> [Work to complete] Write out the following listing's lines from the one with "middle dip: (166, 383)" to the one with "pinky dip: (224, 408)", exactly, with both included and no others.

Top of Source material

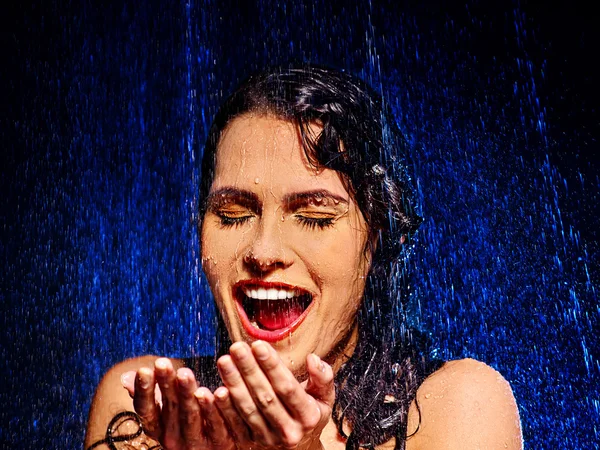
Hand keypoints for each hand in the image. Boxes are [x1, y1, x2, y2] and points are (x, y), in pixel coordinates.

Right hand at [122, 358, 235, 449]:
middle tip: (162, 363)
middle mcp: (173, 438)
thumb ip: (150, 394)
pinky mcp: (220, 442)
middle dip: (166, 383)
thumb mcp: (166, 411)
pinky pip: (217, 425)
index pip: (146, 410)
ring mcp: (196, 442)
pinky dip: (216, 408)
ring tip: (184, 374)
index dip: (144, 391)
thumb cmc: (187, 423)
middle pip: (169, 407)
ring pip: (190, 416)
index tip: (143, 370)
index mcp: (158, 427)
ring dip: (187, 394)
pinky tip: (219, 391)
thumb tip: (127, 377)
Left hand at [214, 341, 334, 449]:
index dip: (272, 366)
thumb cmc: (311, 410)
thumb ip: (322, 377)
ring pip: (248, 409)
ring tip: (224, 361)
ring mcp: (269, 440)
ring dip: (234, 384)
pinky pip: (235, 425)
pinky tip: (216, 390)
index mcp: (308, 416)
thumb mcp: (324, 395)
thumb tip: (313, 359)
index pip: (287, 388)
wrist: (300, 444)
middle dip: (249, 370)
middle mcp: (289, 431)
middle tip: (237, 348)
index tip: (258, 345)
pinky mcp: (252, 444)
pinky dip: (224, 408)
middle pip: (265, 397)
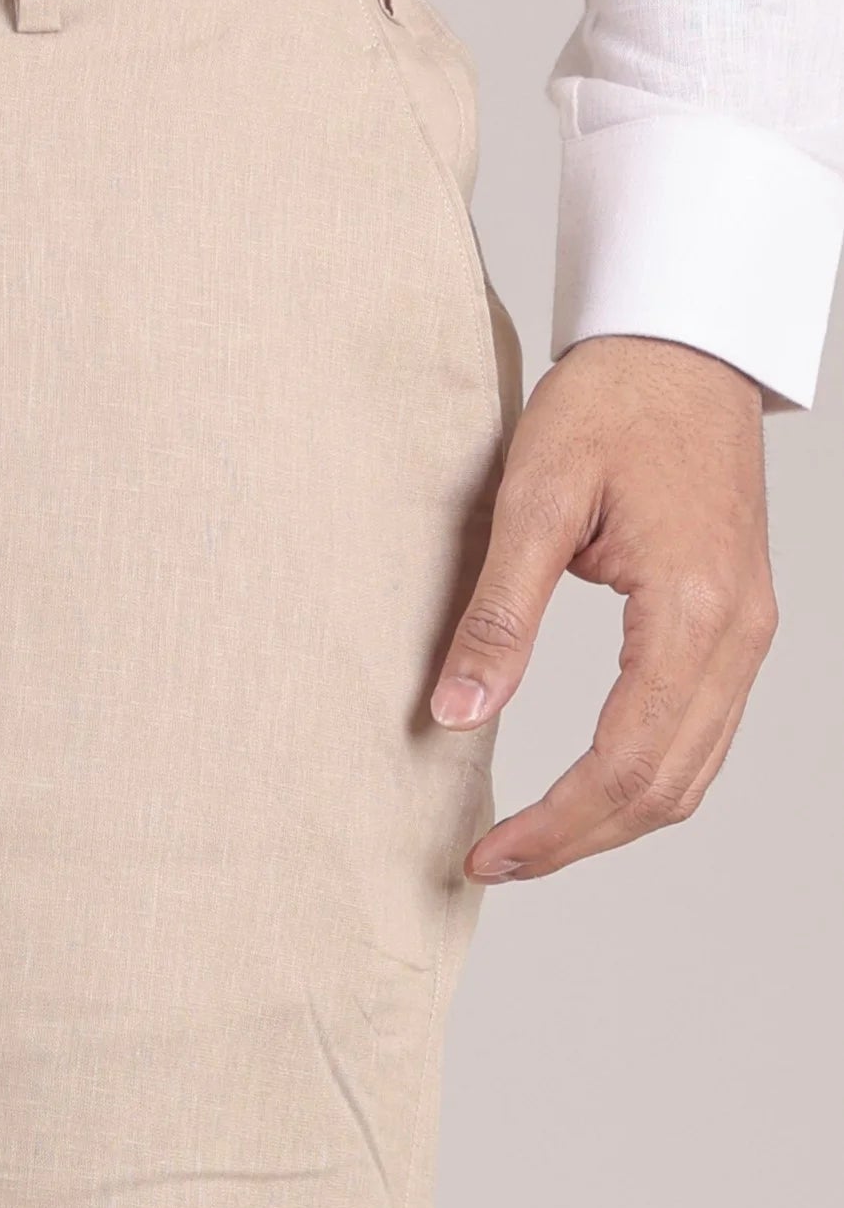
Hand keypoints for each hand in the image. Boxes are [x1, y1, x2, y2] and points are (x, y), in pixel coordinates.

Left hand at [431, 336, 778, 881]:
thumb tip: (457, 714)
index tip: (487, 854)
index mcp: (694, 608)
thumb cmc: (610, 404)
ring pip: (693, 772)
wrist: (681, 346)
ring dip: (614, 820)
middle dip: (580, 840)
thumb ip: (500, 616)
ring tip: (532, 840)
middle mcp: (739, 635)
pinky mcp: (738, 625)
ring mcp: (749, 633)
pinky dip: (646, 778)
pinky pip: (702, 734)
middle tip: (495, 862)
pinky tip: (587, 787)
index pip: (625, 762)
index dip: (555, 824)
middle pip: (668, 787)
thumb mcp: (534, 499)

Bottom of Source material

> [Final answer]
middle dip: (166, 383)
thumb mcp: (166, 411)
pinky pip: (217, 425)
index pip: (146, 410)
ring mcp: (196, 442)
pinky dip: (216, 408)
ring tip: (184, 374)
index dip: (144, 391)
thumb cmc: (187, 423)
middle pip: (169, 407)
ring pip: (190, 416)
index tip: (143, 370)
index mcp: (158, 427)
ring dip: (187, 394)
pinky tip: (219, 391)
thumb tip: (127, 377)
Left hand at [214, 341, 334, 449]:
index dip: (272, 366)
thumb cmc: (311, 410)
thumb ip: (322, 377)
ring pip: (248, 409)
ring tip: (224, 361)
ring mcp: (269, 440)
ring dip: (234, 384)
pinky pip: (235, 425)
pinky tip: (216, 390)
index mcp: (308, 416)
thumb mcp: (324, 395)
thumb tip: (313, 359)
index pip: (287, 388)
wrist: (300, 444)
middle dip: (249, 370)
middle mcp: (289, 431)
middle tip: (237, 348)
index tip: (258, 345)
pinky mcp: (252, 444)
pinky dip: (224, 408)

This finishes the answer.